Middles schools face a difficult challenge. Their students are going through what may be the most difficult time in their lives; facing puberty, peer scrutiny, rising academic expectations, and other factors that can overwhelm even the best performers. Middle schools today are looking for new ways to educate in a way that is both appealing and practical. Many institutions are realizing that this means straying from the traditional path that has been laid over the last 50 years. |
This shift in thinking has led to non-traditional subjects, unique assignments, learning opportunities out of the classroom, and other practices that were nearly non-existent 10 or 20 years ago. Sixth, seventh, and eighth graders in the best institutions are now learning about compassion, independent thinking, and entrepreneurship along with math, English, and social studies.
Research shows that these forward-thinking learning environments are paying off in a big way. Districts that place a focus on their middle schools are setting their sixth, seventh, and eighth graders up for success in their high school years. This emerging system is the wave of the future and must be embraced nationwide in order to give young adolescents the tools they need to contribute to a constantly evolving society that is both demanding and increasingly fast-paced.
There are many critical skills that must be explored with this influential age group. Critical thinking skills are essential to long-term success and should be taught from a young age. Innovation and creativity are other non-traditional topics that should be incorporated into classroom learning. Every student must learn about entrepreneurship, business etiquette, and other realities of the business world.
The grown-up world is changing, and middle schools must too. Few adults stay with one company for an entire career, as was the norm for their parents and grandparents. Instead, professionals must be nimble, fast moving, and resourceful. They work hard, and unlike many workers of past generations, they like what they do. Future workers will have the knowledge, freedom, and skills to pursue careers they enjoy, not just anything that comes along. This is a fundamental shift in thinking that adolescents need to grow up understanding and preparing for.
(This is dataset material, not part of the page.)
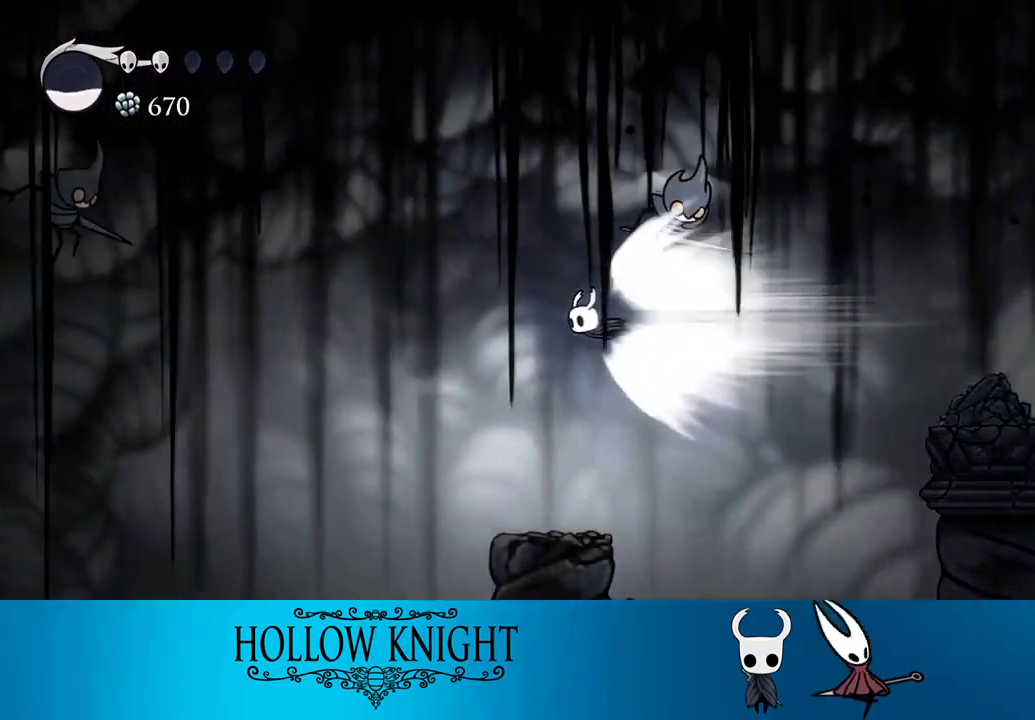
{"buttons": ["DPAD_LEFT"], "events": []}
What's exciting about this emerging approach to education in middle schools is that students are being challenged to think in new ways and on a scale that is much bigger than ever before. With a focus on big picture learning, as opposed to textbook education, students are given the chance to develop critical thinking and other important skills that will translate to success later in life. Instead of being intimidated by the challenge, students are responding positively, rising to the occasion, and showing their true potential.